Here is a grain of information about what actually happened. The most severe restrictions are often triggered when water is abundant. When storms came through in mid-December, water agencies worked closely with fish and wildlife agencies to comply with endangered species regulations while trying to capture some water for people, businesses and farms. Despite these efforts, we still lost nearly 200,000 acre-feet of water. To put that in perspective, San Francisco uses roughly 80,000 acre-feet of water annually. Although water agencies voluntarily reduced exports to prevent more severe cutbacks, these losses were directly related to the regulations in place for Delta smelt. The claim that the state’s public water agencies did not lose water supplies due to Delta smelt protective regulations simply isn’t true.

View the doozy here.

Delta Doozy: Holy Toledo! NRDC Blames BDCP for Toxic Water Threat

August 12, 2014

The following comes from a blog titled “Toledo’s Toxic Drinking Water: Could it Happen in California” by Kate Poole, senior attorney at NRDC:

“Blue-green algae, or microcystis auruginosa, is a cyanobacterium that has bloomed in the Delta since 1999, and proliferated “dramatically” during the 2000s (a time when freshwater exports out of the Delta reached historically high levels).  The toxins released from the algae blooms can cause liver damage, cancer, vomiting, severe headaches, and fever when ingested, and rashes, hives and blisters on exposed skin. According to CalEPA, there have been no known human deaths from microcystin, but it has killed pets and wildlife…And, instead of addressing the problem, state regulators are proposing steps that may make it worse.”

Some Facts for the Record: The algae of reference thrive in low flow bodies of water. Poole attempts to link heightened levels of algae in the Delta with “historically high” water exports, but she omits that the higher diversions only happened in years with abnormally high rainfall and high outflows, creating conditions that are not associated with algae blooms. In the most recent high export year of 2011, for example, 26.9 million acre-feet of water flowed out to the Pacific Ocean. Wet-year diversions do not cause low flows and are simply not connected with algae blooms that cause liver damage and kill pets. For example, the 2011 State Water Project (SWP) Watershed Sanitary Survey did not detect microcystis at unsafe levels (one part per billion) during the four years surveyed. 

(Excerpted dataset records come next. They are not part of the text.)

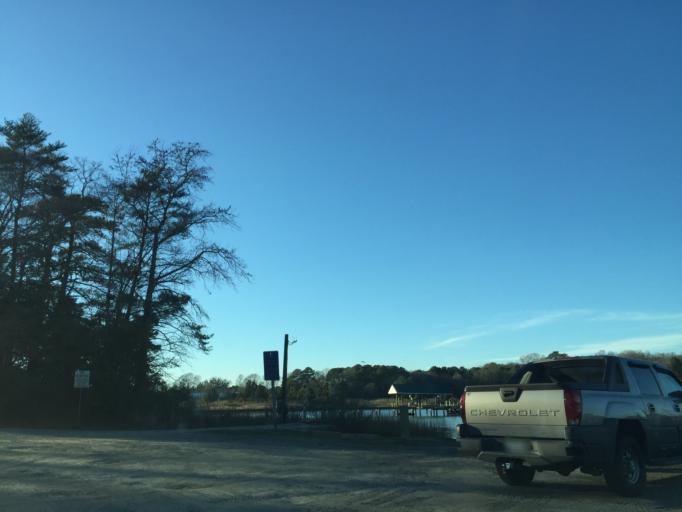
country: US
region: Virginia
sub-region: Isle of Wight County
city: Carrollton
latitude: 37.0801
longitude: -76.5229
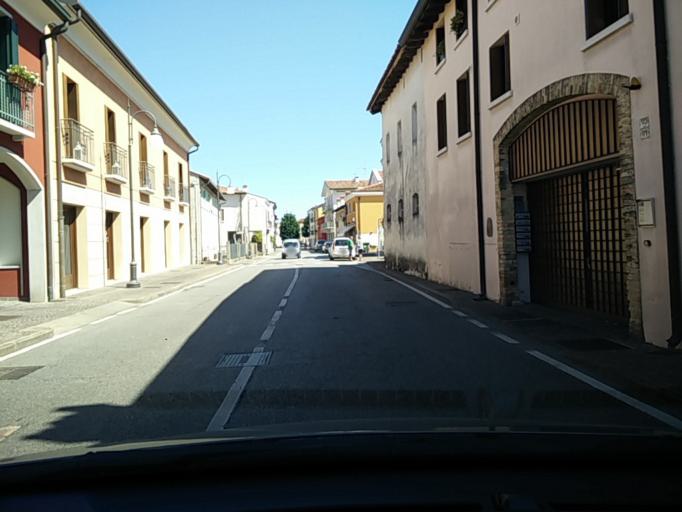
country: IT
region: Veneto
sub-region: Provincia di Venezia
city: Concordia Sagittaria
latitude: 45.7572
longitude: 12.8426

Poole writes that state regulators may make the problem worse through the proposed Bay Delta Conservation Plan (BDCP) that is “potentially threatening the drinking water supply for millions of Californians.” The BDCP proposes new water intakes that allow for sufficient capture of supplies during high outflow months of wet years and reduce pressure on the ecosystem in dry years. To further protect water quality in the Delta, the BDCP proposes a new research collaborative led by state and federal wildlife agencies that will determine future outflow needs and make decisions that will meet those needs.  While frightening to think that public water agencies are proposing to poison 25 million Californians and their pets via toxic algae in their drinking water, it simply isn’t true.

View the doozy here.

Delta Doozy: BDCP Will Cost LADWP Ratepayers $15 per month

December 18, 2013 

The following comes from a press release on the Californians for a Fair Water Policy website:

“The tunnel project is estimated to cost from $24 to over $50 billion and would force higher water bills and property taxes in Los Angeles and throughout Southern California…LADWP would need to increase water bills from $7-15 per month for over 40 years or $2,000-$4,500 per household to fund its cost share of the tunnels.”

Some Facts for the Record: The information in Californians for a Fair Water Policy’s press release that ratepayers in the Los Angeles Department of Water and Power service area would see their monthly bills increase by $7-15 per month is incorrect. In fact, LADWP ratepayers would see a much lower increase of $3 per month on their water bills—it would have no impact on property taxes. To say that bills would rise as much as $4,500 over the course of the project, or up to $15 a month, is simply not true.